Unit testing is an important concept and practice in software development. As a term, unit tests are pieces of code that test specific functionality in a certain software component. Usually, they are not written by QA engineers but from the developers that wrote the code. Unit tests are part of the product source code and aim to improve the code quality, reliability, and maintainability.
The Unit testing techniques are mainly categorized into three parts which are Black box testing that involves testing of user interface along with input and output, White box testing that involves testing the functional behaviour of the software application and Gray box testing that is used to execute test suites, test methods, test cases and performing risk analysis.
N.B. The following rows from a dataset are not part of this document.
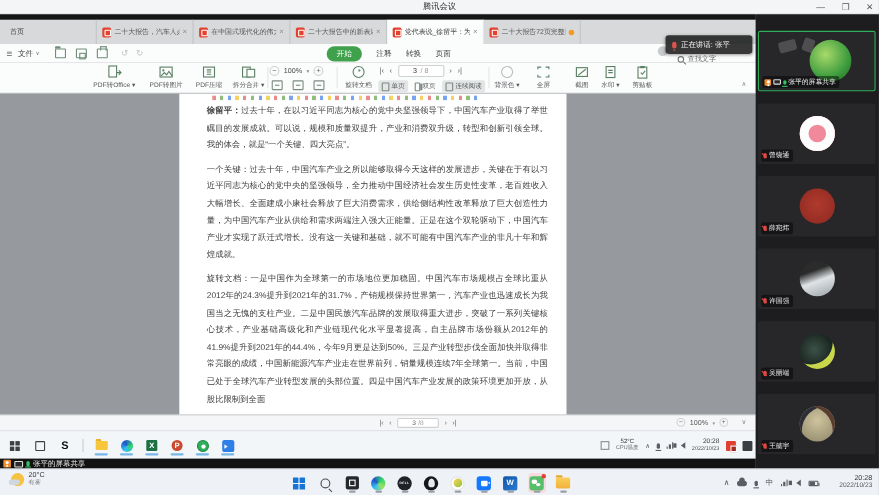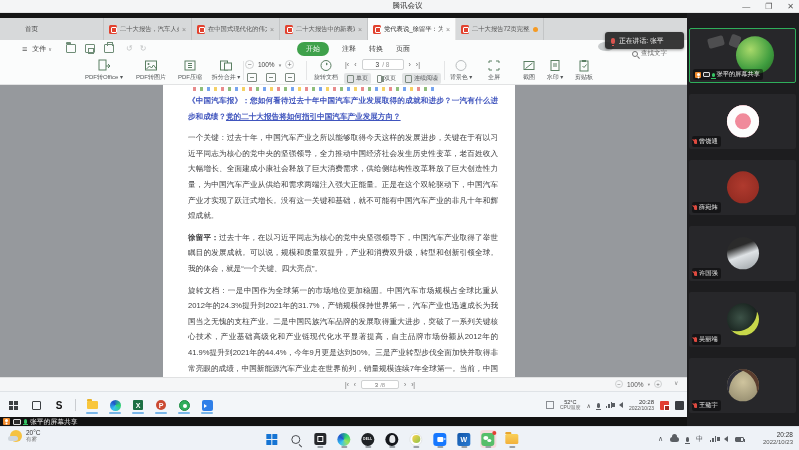"腾讯会议" .abs { padding-left: 16px -> none }
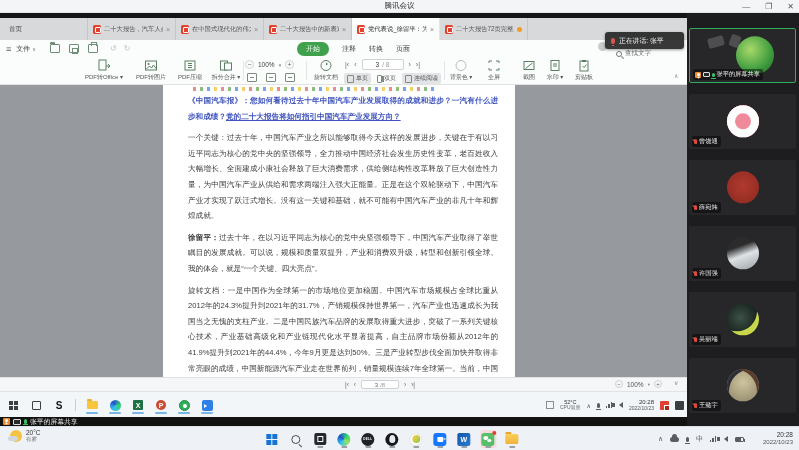"《中国汽车报》：您如何看待过去十年中国汽车产业发展取得的成就和进步？一汽有什么进" p.p-blue { html: <p><b>《中国汽车报》：</b><span>您如何看待过去十年中国汽车产业发展取得的成就和进步？一汽有什么进步和成绩？</span><span>党的二十大报告将如何指引中国汽车产业发展方向？</span></p> -> none }
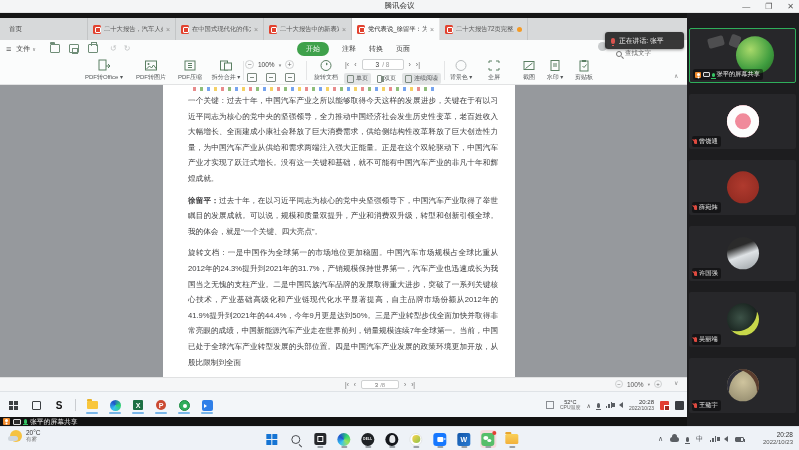"一个关键：过去十年，中国汽车产业之所以能够取得今天这样的发展进步，关键在于有以习" p { order: before "徐留平：过去十年，在以习近平同志为核心的党中央坚强领导下，中国汽车产业取得了举世" -> after "徐留平：过去十年，在以习近平同志为核心的党中央坚强领导下，中国汽车产业取得了举世" }
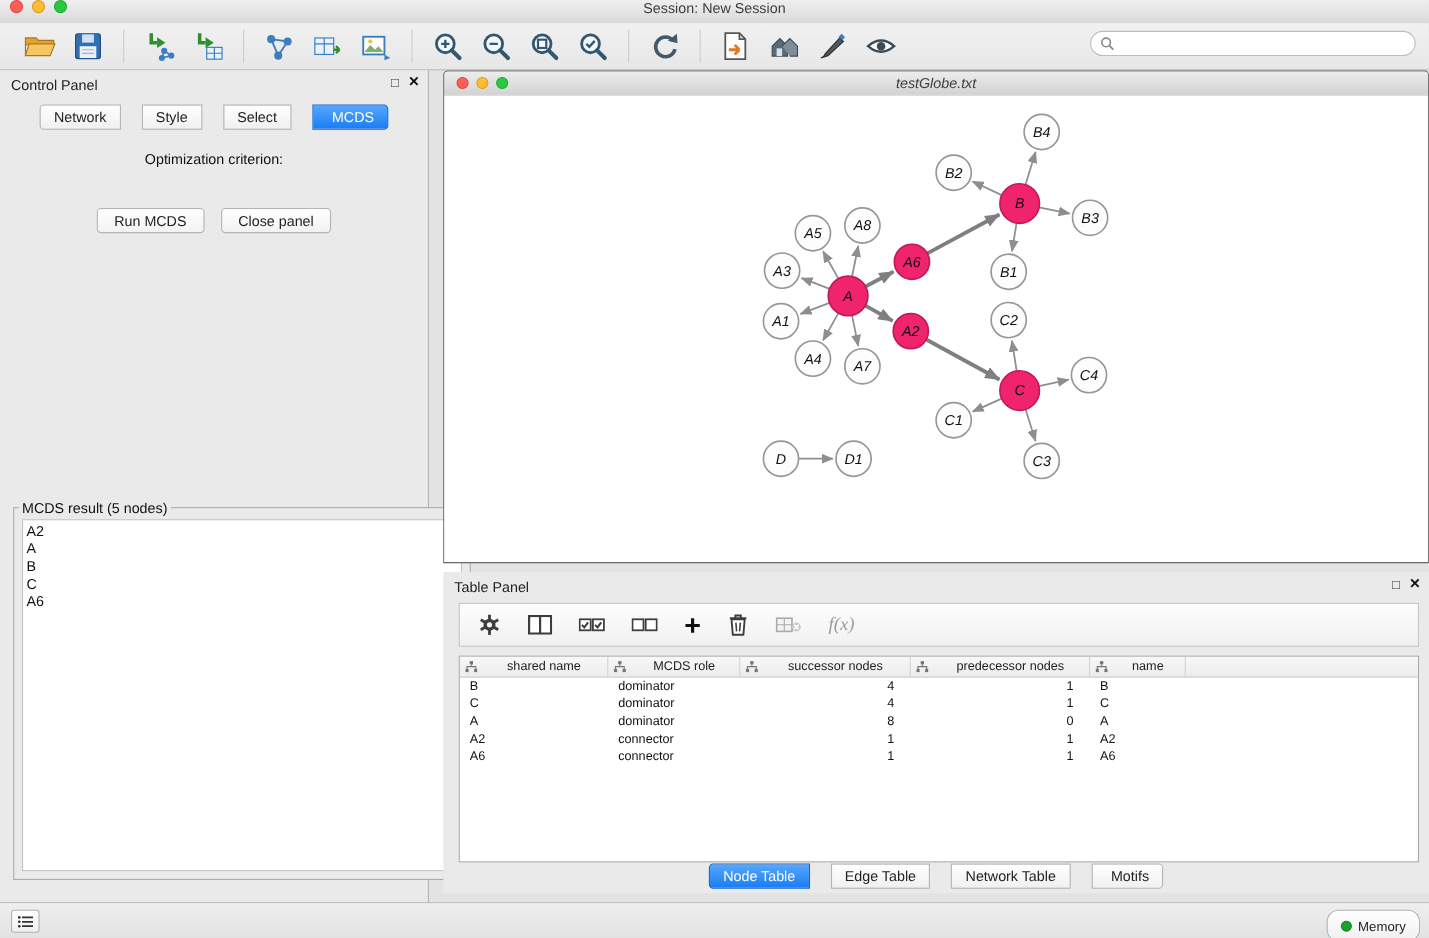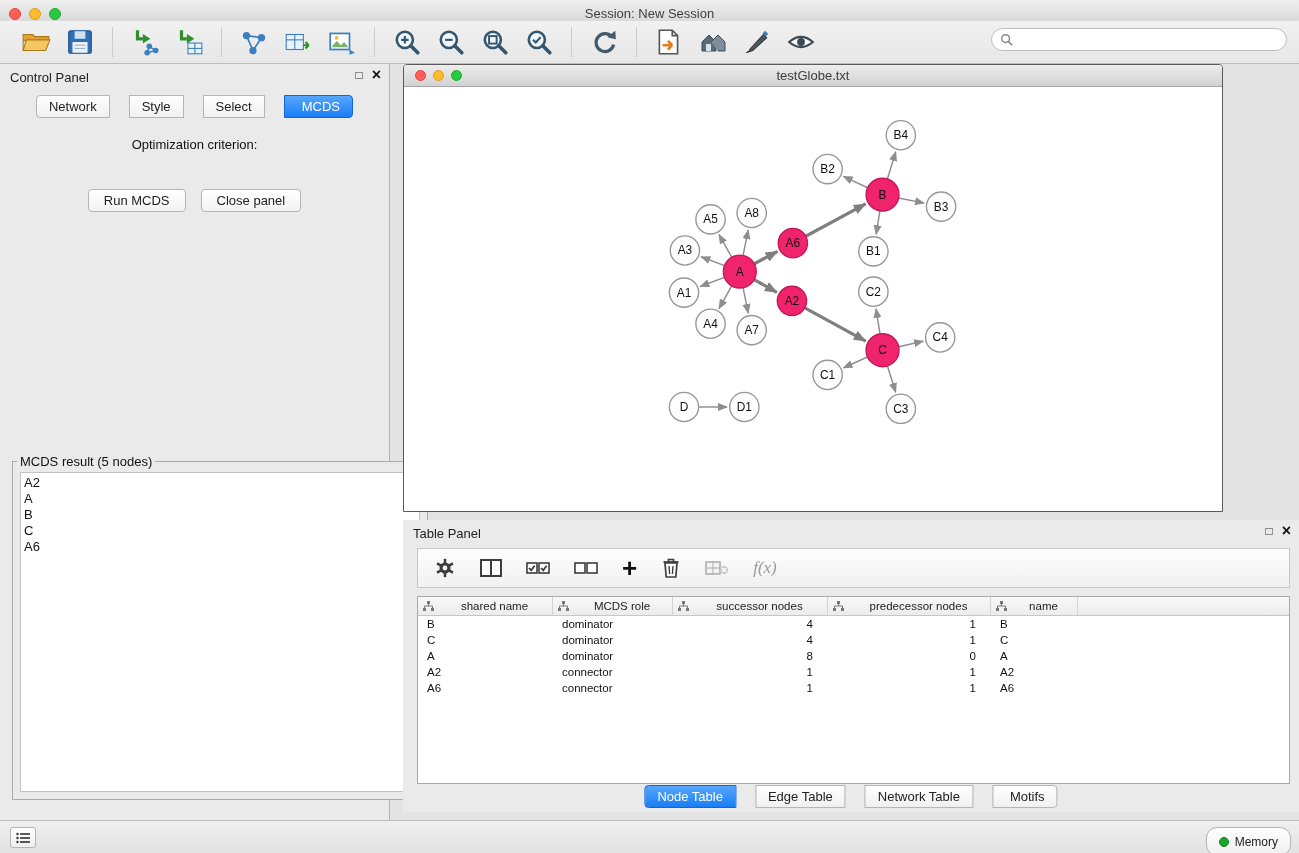"Session: New Session" .titlebar { align-items: center -> none }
Unit test developers usually follow the “AAA pattern“. It stands for:
- arrange the input data and entrance conditions
- act – execute the function for testing
- assert whether the results and the exit conditions are as expected
In the arrange section, you have the code required for setting up the specific test. Here is where we create objects and potentially set expectations. Then there is the act, which should be the invocation of the method being tested. In the assert, you would check whether the expectations are met.
By implementing unit testing, it’s easier to catch and fix issues early before they cost extra time and money. It can become an important part of the overall software development process, helping to foster development more efficiently and productively. We should aim to write unit tests that focus solely on a single unit of code. With having more test reports, it will be easy to find the error in our code.